Yes, it is as close to a snickerdoodle you are going to get during a Whole30.
My dear friend, Mary, introduced me to chia pudding a few years ago during a Whole30, and I have taken the concept and expanded it to something that mirrors one of my favorite cookies. Truthfully, I was inspired by the fact that I spent all of December binging Snickerdoodles and other Christmas cookies and I thought how in the world can I spice up my chia pudding in a way that will just remotely come close to those cookies?
Several months ago, I shared my recipe for Strawberry Almond chia pudding, which is pretty great too, but this Snickerdoodle chia pudding takes the
cake pudding. I want to clarify that while it is Whole30 compatible/compliant, you should be careful on how you enjoy this dish if you are following a strict Whole30. While this recipe was developed with a “SWYPO” mentality, I am very careful not to enjoy this while on a Whole30 for something sweet, or to tame my sugar dragon. Instead, I typically make a few of these for the week and use them as a yogurt alternative, having them for breakfast a couple times as an egg-free Whole30 breakfast option. If you top it with sliced almonds or pecans, it’s basically yogurt and granola.
This pudding is sweetened with a medjool date and is flavored with cinnamon, vanilla, and just a few drops of almond extract. Letting it set overnight is best, as it creates the best pudding texture–thick and custard like.
The chia pudding is thickened by the chia seeds expanding as they absorb the almond milk in this dish. However, it is even thicker because I add a tablespoon of cashew butter as well. I find cashew butter works best because it has a milder taste (unlike almond butter). I recommend whisking the almond milk and cashew butter completely together (1-2 minutes of whisking) before you add the vanilla, almond extract, chopped date, and cinnamon. Once all of those are combined, add the chia seeds and either whisk for another 1-2 minutes, or just put a lid on the dish you are making this in and shake
ya tailfeather it for a minute or two. Store in the fridge overnight for the best results, but these can keep in the fridge for up to a week if you want to make them in bulk.
- 1 chopped medjool date
- ¼ cup of almond milk
- 1 TBSP cashew butter (This one is my favorite)
- 1 tsp vanilla extract
- 5 drops of almond extract
- ½ TBSP chia seeds
- ½ tsp ground cinnamon
- In a jar, container, or bowl, whisk the almond milk and cashew butter together until well-combined (1-2 minutes)
- Add vanilla extract, almond extract, and chopped medjool date. Mix well.

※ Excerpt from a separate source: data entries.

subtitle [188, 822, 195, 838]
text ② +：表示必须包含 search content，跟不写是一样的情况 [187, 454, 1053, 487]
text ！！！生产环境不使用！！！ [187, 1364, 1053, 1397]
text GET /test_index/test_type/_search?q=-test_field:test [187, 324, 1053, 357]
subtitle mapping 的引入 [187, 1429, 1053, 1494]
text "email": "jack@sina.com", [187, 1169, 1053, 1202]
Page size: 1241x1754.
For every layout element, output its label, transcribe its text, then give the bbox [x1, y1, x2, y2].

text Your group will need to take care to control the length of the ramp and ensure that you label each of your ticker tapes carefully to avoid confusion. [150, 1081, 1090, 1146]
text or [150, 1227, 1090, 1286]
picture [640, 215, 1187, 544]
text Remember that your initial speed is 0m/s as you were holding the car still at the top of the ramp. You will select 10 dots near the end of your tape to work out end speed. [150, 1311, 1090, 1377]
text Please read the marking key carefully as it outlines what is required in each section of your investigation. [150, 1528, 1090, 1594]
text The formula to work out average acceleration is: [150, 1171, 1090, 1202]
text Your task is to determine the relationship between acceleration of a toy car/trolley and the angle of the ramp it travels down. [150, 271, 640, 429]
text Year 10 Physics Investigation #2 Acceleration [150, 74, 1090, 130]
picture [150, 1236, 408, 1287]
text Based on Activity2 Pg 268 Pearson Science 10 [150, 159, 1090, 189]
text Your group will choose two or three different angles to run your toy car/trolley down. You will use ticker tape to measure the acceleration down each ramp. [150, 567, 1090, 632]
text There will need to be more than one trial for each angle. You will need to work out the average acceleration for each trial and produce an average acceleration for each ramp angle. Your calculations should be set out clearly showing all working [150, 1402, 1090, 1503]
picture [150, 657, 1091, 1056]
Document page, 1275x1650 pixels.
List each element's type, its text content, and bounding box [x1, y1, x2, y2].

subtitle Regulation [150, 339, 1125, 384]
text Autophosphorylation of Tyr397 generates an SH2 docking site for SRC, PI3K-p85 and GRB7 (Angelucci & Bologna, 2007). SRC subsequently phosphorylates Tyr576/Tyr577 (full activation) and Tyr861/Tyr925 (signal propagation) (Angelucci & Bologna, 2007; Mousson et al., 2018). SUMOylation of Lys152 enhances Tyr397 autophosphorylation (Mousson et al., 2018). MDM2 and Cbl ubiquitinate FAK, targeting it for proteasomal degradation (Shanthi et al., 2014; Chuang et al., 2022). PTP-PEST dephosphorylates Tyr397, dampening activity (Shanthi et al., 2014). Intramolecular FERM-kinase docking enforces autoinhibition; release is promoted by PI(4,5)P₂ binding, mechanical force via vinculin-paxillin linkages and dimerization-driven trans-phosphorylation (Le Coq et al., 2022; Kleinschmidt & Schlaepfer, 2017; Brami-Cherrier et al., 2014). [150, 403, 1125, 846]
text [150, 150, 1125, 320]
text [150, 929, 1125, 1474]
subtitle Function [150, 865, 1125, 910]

- Add chia seeds and cinnamon and whisk for 1-2 minutes (or put the lid of the jar or dish you are mixing it in and shake for 1-2 minutes).
- Store in the refrigerator for at least 12 hours. (Can be stored in the refrigerator for up to one week.)
- Serving: Makes one serving (~5 oz.). I recommend making several at a time so you are prepped for the week.
- You can also mix the almond milk and cashew butter together with a blender, especially if you are trying to make multiple servings at a time. From there, you would pour into individual jars and then add the remaining ingredients to each, shake/whisk, and store in the refrigerator.
- Noting that while this is Whole30 compliant, please make sure you are not using this as a treat to feed your “sugar dragon.” This can easily become a SWYPO situation, so if you feel that having this while you are on your Whole30 journey is not helping you change your relationship with food, please wait until after your Whole30 to enjoy!